Problem details =
In the data below, find every line with the word "fusões" and copy it out.

[Page-level text extractions]
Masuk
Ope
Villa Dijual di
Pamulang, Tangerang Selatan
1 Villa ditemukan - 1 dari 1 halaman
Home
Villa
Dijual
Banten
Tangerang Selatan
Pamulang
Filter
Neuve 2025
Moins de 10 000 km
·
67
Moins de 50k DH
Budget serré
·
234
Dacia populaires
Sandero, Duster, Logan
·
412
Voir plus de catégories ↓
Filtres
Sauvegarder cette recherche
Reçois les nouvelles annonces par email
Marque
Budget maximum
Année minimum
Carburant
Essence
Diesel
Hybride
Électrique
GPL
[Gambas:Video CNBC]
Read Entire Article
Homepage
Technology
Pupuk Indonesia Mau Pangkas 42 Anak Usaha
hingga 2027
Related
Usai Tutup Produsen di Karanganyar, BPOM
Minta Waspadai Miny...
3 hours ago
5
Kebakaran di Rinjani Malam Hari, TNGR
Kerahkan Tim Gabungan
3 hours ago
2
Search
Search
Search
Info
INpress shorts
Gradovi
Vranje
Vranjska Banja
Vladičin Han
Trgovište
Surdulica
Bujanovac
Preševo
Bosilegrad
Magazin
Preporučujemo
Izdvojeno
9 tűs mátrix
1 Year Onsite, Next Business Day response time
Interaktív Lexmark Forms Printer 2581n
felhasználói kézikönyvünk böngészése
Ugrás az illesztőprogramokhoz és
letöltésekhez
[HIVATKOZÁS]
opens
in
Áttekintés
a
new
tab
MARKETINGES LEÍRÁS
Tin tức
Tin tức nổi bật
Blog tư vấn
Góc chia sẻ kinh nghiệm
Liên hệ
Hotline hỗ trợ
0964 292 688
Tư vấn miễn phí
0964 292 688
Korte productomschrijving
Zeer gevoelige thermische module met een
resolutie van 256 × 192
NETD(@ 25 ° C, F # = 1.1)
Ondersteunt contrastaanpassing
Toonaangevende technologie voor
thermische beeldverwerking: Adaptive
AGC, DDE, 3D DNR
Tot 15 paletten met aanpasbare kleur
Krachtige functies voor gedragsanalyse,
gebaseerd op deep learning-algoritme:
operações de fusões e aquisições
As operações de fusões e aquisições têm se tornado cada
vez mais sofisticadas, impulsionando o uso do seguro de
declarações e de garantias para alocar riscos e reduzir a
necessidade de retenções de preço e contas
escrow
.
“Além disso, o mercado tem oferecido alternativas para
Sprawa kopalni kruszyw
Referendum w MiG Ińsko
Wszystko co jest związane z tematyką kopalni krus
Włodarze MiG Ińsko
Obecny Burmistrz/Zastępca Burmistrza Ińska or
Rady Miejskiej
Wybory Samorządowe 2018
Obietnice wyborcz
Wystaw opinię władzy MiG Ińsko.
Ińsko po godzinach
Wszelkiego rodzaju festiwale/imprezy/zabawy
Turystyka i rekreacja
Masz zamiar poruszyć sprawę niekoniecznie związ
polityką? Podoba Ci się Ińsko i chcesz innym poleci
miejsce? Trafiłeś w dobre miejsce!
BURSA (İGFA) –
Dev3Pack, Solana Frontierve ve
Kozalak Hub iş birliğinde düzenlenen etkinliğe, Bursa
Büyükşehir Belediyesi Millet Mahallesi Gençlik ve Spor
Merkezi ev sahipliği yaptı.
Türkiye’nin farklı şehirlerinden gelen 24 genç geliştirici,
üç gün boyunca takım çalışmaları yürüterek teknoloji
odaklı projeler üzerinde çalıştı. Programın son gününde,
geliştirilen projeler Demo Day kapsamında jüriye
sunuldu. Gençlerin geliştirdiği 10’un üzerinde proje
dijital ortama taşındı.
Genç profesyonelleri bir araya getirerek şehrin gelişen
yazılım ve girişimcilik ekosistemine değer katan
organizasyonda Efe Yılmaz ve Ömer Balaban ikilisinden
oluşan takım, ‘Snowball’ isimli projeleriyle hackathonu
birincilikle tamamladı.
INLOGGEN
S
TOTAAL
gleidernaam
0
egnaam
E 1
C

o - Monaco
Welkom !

Your response =
operações de fusões e aquisições
As operações de fusões e aquisições têm se tornado cada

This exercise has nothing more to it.